AWS EMR cluster cc-pyspark job is ridiculously slow

Anton Landerer

unread,

Aug 23, 2024, 10:32:29 PM8/23/24

to Common Crawl

My goal is to search the entire Common Crawl dataset for `search_string` in the HTML of all response records. I created a cluster on AWS EMR with a spot instance fleet of 10-20 instances, each with 4 vCores.

For my test run, I'm using an input of 100 WARC files from the latest crawl. It takes almost 2 hours for my cluster to process all these WARCs. My laptop can run about 1 WARC per minute (including downloading/streaming) with smart_open, so it can do the same job in 1.5 hours.

If I scaled this linearly, scanning all 90k WARC files would cost upwards of $1000. Could I be making a major error?

Anton Landerer

unread,

Aug 23, 2024, 10:36:57 PM8/23/24

to common...@googlegroups.com

I was expecting each instance to process more like 90 WARCs per hour. And just to emphasize, the 1.5 hour estimate for the 100 WARCs on my laptop doesn’t even account for any parallelism I could apply.

--
You received this message because you are subscribed to the Google Groups "Common Crawl" group.
To unsubscribe from this group and stop receiving emails from it, send an email to common-crawl...@googlegroups.com.
To view this discussion on the web visit https://groups.google.com/d/msgid/common-crawl/c1aa2164-7b11-4acc-a7ce-0f84716dc81an%40googlegroups.com.

Anton Landerer

unread,

Aug 23, 2024, 11:44:41 PM8/23/24

to Common Crawl

Also, interestingly I got exactly 368 "normalized instance hours" for two separate test runs. One with general purposes instance types, the other with compute optimized types. I should also mention I modified the script to not store WARCs in temp storage but instead keep them in RAM. I didn't see the reason to put them on disk when each WARC is immediately processed after downloading and then tossed.

Henry S. Thompson

unread,

Aug 25, 2024, 10:38:33 AM8/25/24

to common...@googlegroups.com

Anton Landerer writes:

> For my test run, I'm using an input of 100 WARC files from the
> latest crawl. It takes almost 2 hours for my cluster to process all
> these WARCs. My laptop can run about 1 WARC per minute (including
> downloading/streaming) with smart_open, so it can do the same job in
> 1.5 hours.

Just to confirm that your laptop is doing pretty well, but you're
certainly losing in your cluster setup somehow.

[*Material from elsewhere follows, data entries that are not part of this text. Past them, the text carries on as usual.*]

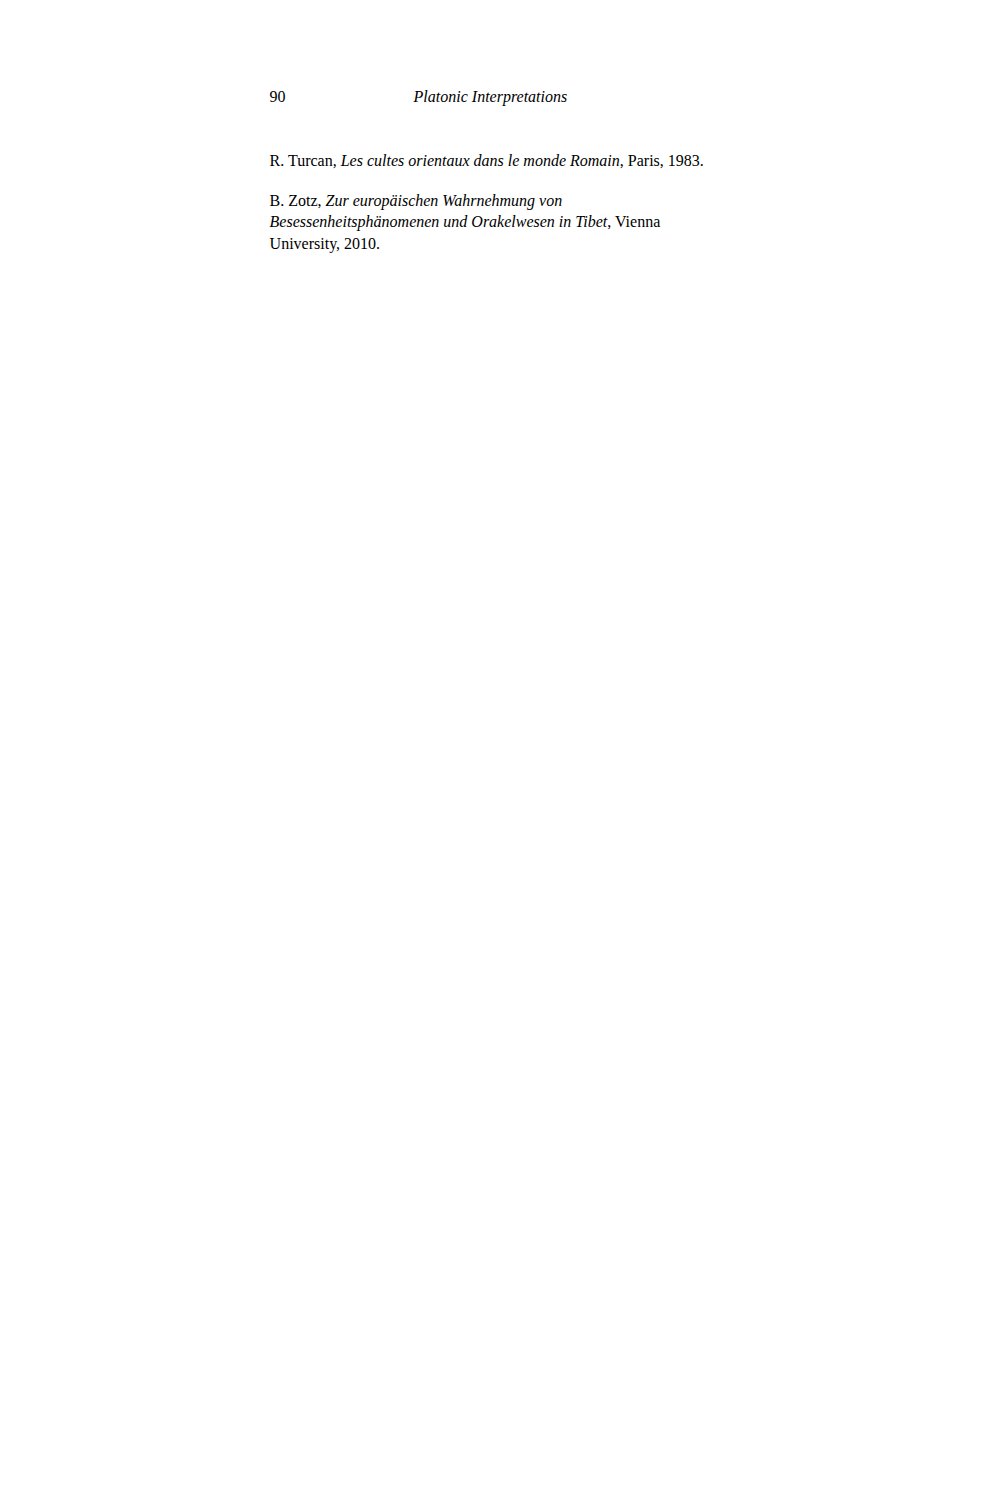90 Platonic Interpretations
R. Turcan, Les cultes orientaux dans le monde Romain, Paris, 1983.
B. Zotz, Zur europäischen Wahrnehmung von Besessenheitsphänomenen und Orakelwesen in Tibet, Vienna University, 2010.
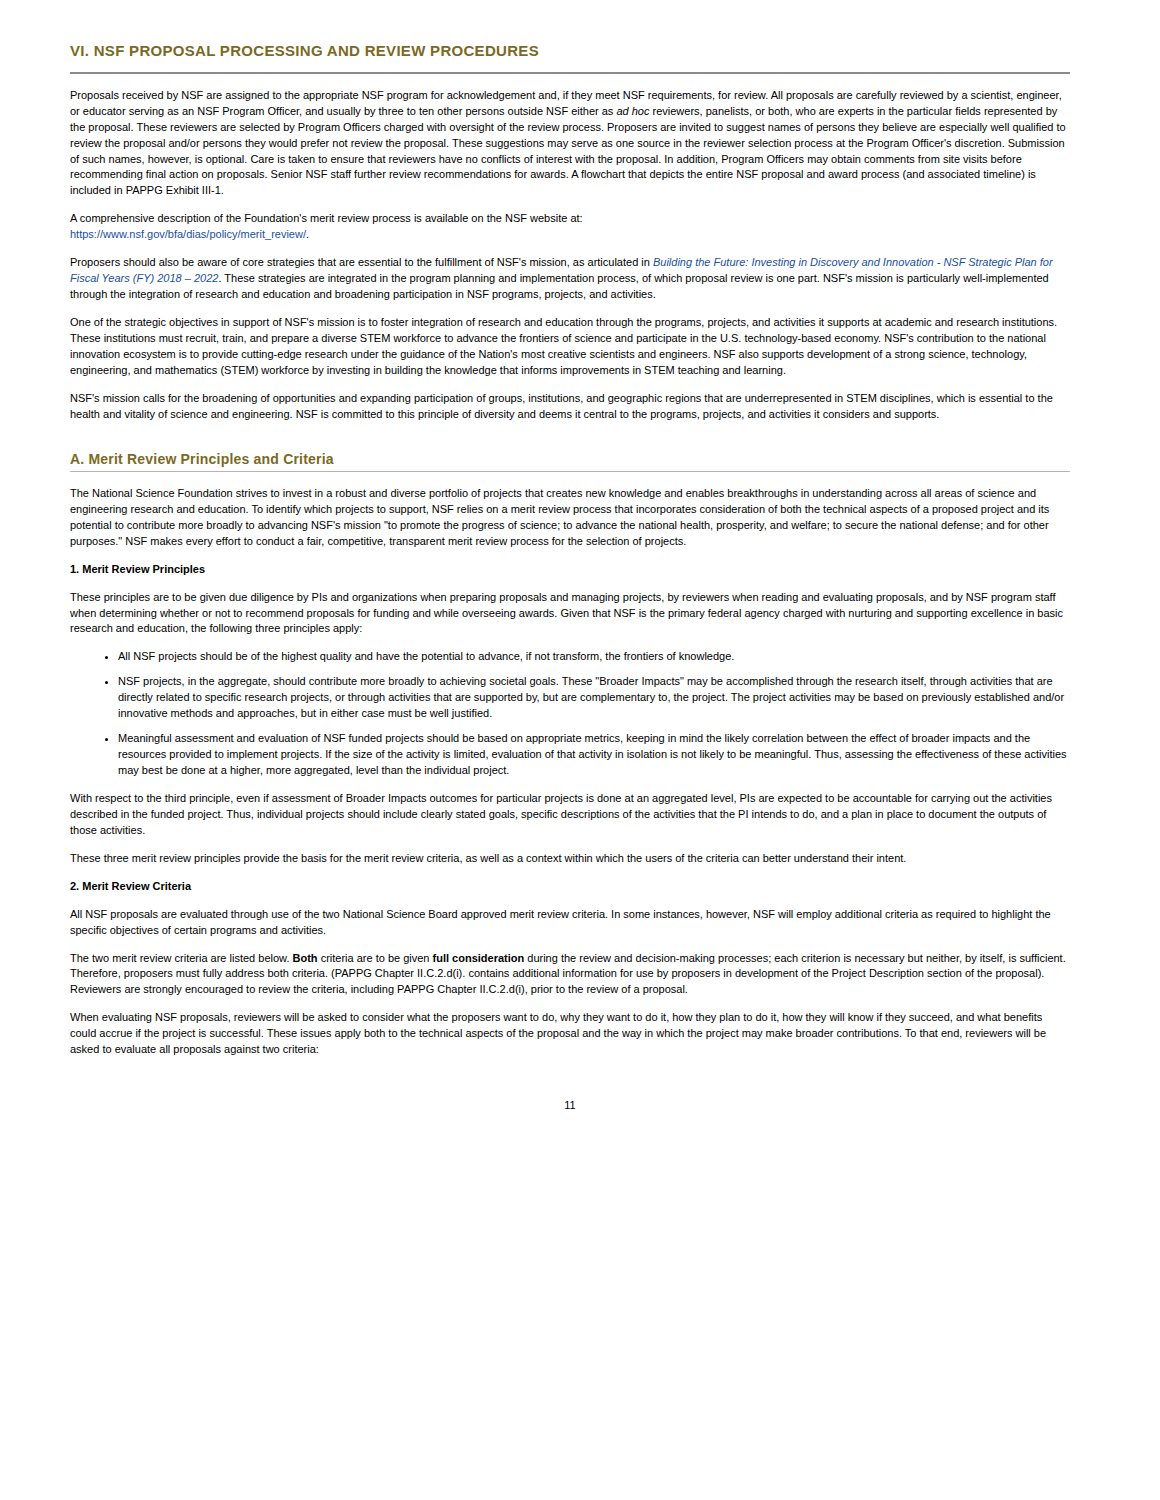VI. NSF PROPOSAL PROCESSING AND REVIEW PROCEDURES
Proposals received by NSF are assigned to the appropriate NSF program for acknowledgement and, if they meet NSF requirements, for review. All proposals are carefully reviewed by a scientist, engineer, or educator serving as an NSF Program Officer, and usually by three to ten other persons outside NSF either as ad hoc reviewers, panelists, or both, who are experts in the particular fields represented by the proposal. These reviewers are selected by Program Officers charged with oversight of the review process. Proposers are invited to suggest names of persons they believe are especially well qualified to review the proposal and/or persons they would prefer not review the proposal. These suggestions may serve as one source in the reviewer selection process at the Program Officer's discretion. Submission of such names, however, is optional. Care is taken to ensure that reviewers have no conflicts of interest with the proposal. In addition, Program Officers may obtain comments from site visits before recommending final action on proposals. Senior NSF staff further review recommendations for awards. A flowchart that depicts the entire NSF proposal and award process (and associated timeline) is included in PAPPG Exhibit III-1.
A comprehensive description of the Foundation's merit review process is available on the NSF website at:
https://www.nsf.gov/bfa/dias/policy/merit_review/.
Proposers should also be aware of core strategies that are essential to the fulfillment of NSF's mission, as articulated in Building the Future: Investing in Discovery and Innovation - NSF Strategic Plan for Fiscal Years (FY) 2018 – 2022. These strategies are integrated in the program planning and implementation process, of which proposal review is one part. NSF's mission is particularly well-implemented through the integration of research and education and broadening participation in NSF programs, projects, and activities.
One of the strategic objectives in support of NSF's mission is to foster integration of research and education through the programs, projects, and activities it supports at academic and research institutions. These institutions must recruit, train, and prepare a diverse STEM workforce to advance the frontiers of science and participate in the U.S. technology-based economy. NSF's contribution to the national innovation ecosystem is to provide cutting-edge research under the guidance of the Nation's most creative scientists and engineers. NSF also supports development of a strong science, technology, engineering, and mathematics (STEM) workforce by investing in building the knowledge that informs improvements in STEM teaching and learning.
NSF's mission calls for the broadening of opportunities and expanding participation of groups, institutions, and geographic regions that are underrepresented in STEM disciplines, which is essential to the health and vitality of science and engineering. NSF is committed to this principle of diversity and deems it central to the programs, projects, and activities it considers and supports.
A. Merit Review Principles and Criteria
The National Science Foundation strives to invest in a robust and diverse portfolio of projects that creates new knowledge and enables breakthroughs in understanding across all areas of science and engineering research and education. To identify which projects to support, NSF relies on a merit review process that incorporates consideration of both the technical aspects of a proposed project and its potential to contribute more broadly to advancing NSF's mission "to promote the progress of science; to advance the national health, prosperity, and welfare; to secure the national defense; and for other purposes." NSF makes every effort to conduct a fair, competitive, transparent merit review process for the selection of projects.
1. Merit Review Principles
These principles are to be given due diligence by PIs and organizations when preparing proposals and managing projects, by reviewers when reading and evaluating proposals, and by NSF program staff when determining whether or not to recommend proposals for funding and while overseeing awards. Given that NSF is the primary federal agency charged with nurturing and supporting excellence in basic research and education, the following three principles apply:
All NSF projects should be of the highest quality and have the potential to advance, if not transform, the frontiers of knowledge.
NSF projects, in the aggregate, should contribute more broadly to achieving societal goals. These "Broader Impacts" may be accomplished through the research itself, through activities that are directly related to specific research projects, or through activities that are supported by, but are complementary to, the project. The project activities may be based on previously established and/or innovative methods and approaches, but in either case must be well justified.
Meaningful assessment and evaluation of NSF funded projects should be based on appropriate metrics, keeping in mind the likely correlation between the effect of broader impacts and the resources provided to implement projects. If the size of the activity is limited, evaluation of that activity in isolation is not likely to be meaningful. Thus, assessing the effectiveness of these activities may best be done at a higher, more aggregated, level than the individual project.
With respect to the third principle, even if assessment of Broader Impacts outcomes for particular projects is done at an aggregated level, PIs are expected to be accountable for carrying out the activities described in the funded project. Thus, individual projects should include clearly stated goals, specific descriptions of the activities that the PI intends to do, and a plan in place to document the outputs of those activities.
These three merit review principles provide the basis for the merit review criteria, as well as a context within which the users of the criteria can better understand their intent.
2. Merit Review Criteria
All NSF proposals are evaluated through use of the two National Science Board approved merit review criteria. In some instances, however, NSF will employ additional criteria as required to highlight the specific objectives of certain programs and activities.
The two merit review criteria are listed below. Both criteria are to be given full consideration during the review and decision-making processes; each criterion is necessary but neither, by itself, is sufficient. Therefore, proposers must fully address both criteria. (PAPPG Chapter II.C.2.d(i). contains additional information for use by proposers in development of the Project Description section of the proposal). Reviewers are strongly encouraged to review the criteria, including PAPPG Chapter II.C.2.d(i), prior to the review of a proposal.
When evaluating NSF proposals, reviewers will be asked to consider what the proposers want to do, why they want to do it, how they plan to do it, how they will know if they succeed, and what benefits could accrue if the project is successful. These issues apply both to the technical aspects of the proposal and the way in which the project may make broader contributions. To that end, reviewers will be asked to evaluate all proposals against two criteria:
11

For _local_ files, for example, here's my result for searching 100
WARC (local) files using 10 threads on a lightly loaded 2.10 GHz Intel
Xeon with 18 2cpu cores:

>: time ls *001??.warc.gz | parallel -j 10 "uz '{}' | egrep -iac '\bthe\b'"
325270
300294
313315
...
311426
316116
327770

real 8m11.985s
user 84m48.443s
sys 6m25.282s

That's 5088 seconds for 100 searches =~ 51 seconds each of compute
time.

So streaming, even assuming you're using a single download thread for
your laptop test, must be taking most of the time.

And indeed streaming files these days using AWS S3 is taking me at least an
hour per segment (for 2022-33, as it happens) using 10 threads == 600
minutes for 800 files == 45 seconds per file.

So adding the above two tasks on my setup we get 95 seconds =~ 1.5 minutes
per WARC file, same as your laptop.

Conclusion: Your cluster is not set up properly, as you're not
getting _any_ benefit, indeed it's costing you, to multiplex the job
over somewhere between 20 and 40 pairs of threads.

ht
--
Henry S. Thompson, School of Informatics, University of Edinburgh
10 Crichton Street, Edinburgh EH8 9AB, SCOTLAND
e-mail: h...@inf.ed.ac.uk
URL: https://www.ltg.ed.ac.uk/~ht/
[mail from me _always_ has a .sig like this -- mail without it is forged spam]

Tom Morris

unread,

Aug 25, 2024, 6:10:56 PM8/25/24

to common...@googlegroups.com

On Fri, Aug 23, 2024 at 10:32 PM Anton Landerer <alan...@ucsb.edu> wrote:

My goal is to search the entire Common Crawl dataset for `search_string` in the HTML of all response records. I created a cluster on AWS EMR with a spot instance fleet of 10-20 instances, each with 4 vCores.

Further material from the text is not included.